By Flint Wheeler

Big 12 commissioner Bob Bowlsby took to the podium Monday morning and wasn’t shy about voicing his opinion on the current college athletics model, specifically his displeasure with the ineffectiveness of the NCAA’s enforcement standards.

In his state of the conference address, Bowlsby didn’t speak glowingly about the future of the NCAA and college sports in general. Speaking at the beginning of Big 12 Media Days, Bowlsby said “If you like what you see in college athletics right now, you’re gonna be disappointed.
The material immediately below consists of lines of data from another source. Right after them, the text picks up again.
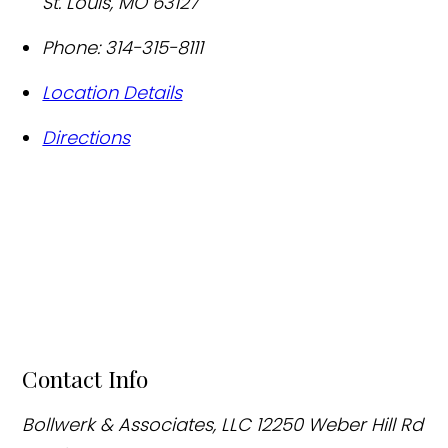
St. Louis
,
MO
63127
Phone:
314-315-8111
Location Details
Directions
Contact Info
Bollwerk & Associates, LLC
12250 Weber Hill Rd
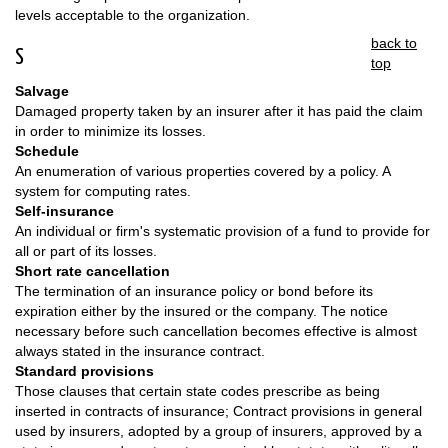
levels acceptable to the organization.
back to
S
top
Salvage
Damaged property taken by an insurer after it has paid the claim
in order to minimize its losses.
Schedule
An enumeration of various properties covered by a policy. A
system for computing rates.
Self-insurance
An individual or firm's systematic provision of a fund to provide for
all or part of its losses.
Short rate cancellation
The termination of an insurance policy or bond before its
expiration either by the insured or the company. The notice
necessary before such cancellation becomes effective is almost
always stated in the insurance contract.
Standard provisions
Those clauses that certain state codes prescribe as being
inserted in contracts of insurance; Contract provisions in general
used by insurers, adopted by a group of insurers, approved by a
Change is coming.”

The impact of lawsuits against the NCAA, including the Ed O’Bannon case, will drastically change the way college sports is structured. “I think all of that in the end will cause programs to be eliminated,” Bowlsby said, specifically saying men’s Olympic sports would be the target of cuts.


Bowlsby is beginning his third year as the conference’s commissioner. “I expect to be in court most of the rest of my career,” Bowlsby said. “That’s the whole nature of it. “I don’t think that’s what I signed up for.”

Bowlsby also had plenty to say about the current enforcement of NCAA rules. “It’s not an understatement to say that cheating pays presently,” Bowlsby said. Cheating is not rampant but the lack of enforcement and the power to impose significant penalties for not cooperating with investigations make the consequences of cheating negligible. “If you want to cheat, you can do it and you can get away with it and there are benefits to doing it,” Bowlsby said.

Bowlsby further warned that the NCAA will soon face financial struggles, saying expenses were rising at nearly twice the rate of revenue. The notion that college athletes could be considered employees was absurd, Bowlsby said. “Student-athletes are not employees. They shouldn’t ever be employees,” Bowlsby said. “It’s a total square peg in a round hole.”
Not everything was gloom and doom, though. Bowlsby said the league was in good position with the start of the four-team playoff, touting the league’s “One True Champion” motto. “The fact that we play everyone in the league is a nuance that’s not going to be overlooked by the committee,” Bowlsby said.

The league hasn’t won a national title since Texas in 2005.“I think it’s about time we did,” Bowlsby said.

The Pros of Paying College Athletes
In this age where social media is the king, making a profit out of sports is even a more ludicrous pursuit. Schools are actually making more money than ever from the revenues of televised college sports, especially the most popular men’s football and basketball.

However, the athletes involved in these games – the reason why sporting shows are such a hit in the first place – are not getting more than their scholarship grants; it is not even enough to cover for all their expenses; tuition, food, board, travel, books, and others. They have no other means to compensate for this need since sport practices take up all of their time after their academic responsibilities. Paying college students, a little extra, would actually go a long way, especially for the ones belonging to a family with low income.

If this point would be considered it might help to finally stop the abuses happening behind the scenes; abuses such as interested parties (i.e. recruiters) offering the athletes special “privileges” for favors as to how they wanted games to turn out. Shady business, yes, but it happens.

The Cons of Paying College Athletes
The main reason why paying college athletes still isn’t legalized is because of the strong stand of the spirit of amateurism against the idea. Most traditionalists would also argue that college sports exist not so the athletes could gain profit, but to foster the true meaning of sportsmanship between colleges. Involving money in the equation for the players’ participation would debase the essence of amateurism. Another big problem with the idea is its mere “unfairness” to less popular sports that acquire little to no revenue, and of course to the colleges with lesser funds. Who would be responsible for paying the students in this case? And what system will be used; do athletes with better performance get more pay than other members of the team?

Bowlsby’s comments are dead on, just not what one would expect to hear from someone in his position. In the wake of the NCAA botching the Miami case and running around in circles in Chapel Hill, not to mention the O’Bannon case and the current outcry for pay for players, the NCAA has an uphill battle on their hands and rightly so.